THe National Association of Resident Doctors (NARD) has said that it is not part of the Memorandum of Understanding (MoU) signed by the Nigerian Medical Association (NMA) with the Federal Government on its behalf in Abuja on Saturday.
NARD President Uyilawa Okhuaihesuyi on Sunday told The ICIR that its group’s three-week-old strike would continue until the government acceded to its demands.
Asked if the NMA had the power to sign on NARD’s behalf in such a circumstance, Okhuaihesuyi said the NMA’s action would not be binding without NARD’s consent, though the NMA was NARD’s parent association.
The failure of the government and NARD to resolve the impasse will further compound the woes of Nigerians facing traumatic experiences while attempting to receive care in public hospitals because of an acute shortage of doctors occasioned by the strike.

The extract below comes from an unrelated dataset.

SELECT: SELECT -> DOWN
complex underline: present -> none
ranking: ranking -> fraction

Apart from cholera which has killed at least 1,200 people in few months, death tolls from COVID-19 and other ailments have jumped.
The country parades some of the world’s worst health indices, and at least 90 per cent of its population pay out-of-pocket for health.
Maternal and child mortality data in Nigeria are the highest globally.
On the directive of President Muhammadu Buhari, Minister of Labour and Employment Chris Ngige had on Friday convened a meeting with the NMA, NARD and other leading doctors’ unions in the country, namely the Medical and Dental Consultants Association of Nigeria (MDCAN), and Association of Medical Doctors in the Academics.
After a marathon meeting that dragged into Saturday, NMA signed an MoU with the government on behalf of NARD, but NARD’s president, who was at the meeting, shunned the MoU.
Okhuaihesuyi told our reporter that he refused to sign the MoU because of the government’s stance on “no work, no pay.”
“I didn’t sign the MoU. They forced me, but I refused to sign,” Okhuaihesuyi told The ICIR on Sunday.
A statement issued by the government after the meeting showed that the government reached major agreements with NARD on its demands.
The ICIR reported how the government had vowed to sack the doctors for proceeding on strike.
Buhari ordered Ngige to meet with the doctors after the government had dragged the practitioners to court.
Buhari’s directive came after the president had enjoyed medical treatment in London for days while the strike was on.
The president also relished the best medical care in London when NARD went on strike in April.
While the president was in London, Ngige had threatened to replace striking doctors with ad-hoc or local doctors.
But he did not explain what he meant by ad-hoc or local doctors, as the terms do not apply to orthodox medicine practice in Nigeria.
The minister had said heading to the court was one of the legal options for sacking the doctors.
Ngige, a medical doctor and a former senior official at the Federal Ministry of Health has faced strong criticisms from medical practitioners and other health workers over his stance on issues in the sector.
In 2019, he came under attack after he had said the country had enough doctors, urging any of his colleagues that wanted to leave the country to go because, according to him, the nation had more doctors than it needed.
Subsequent findings, however, proved him wrong.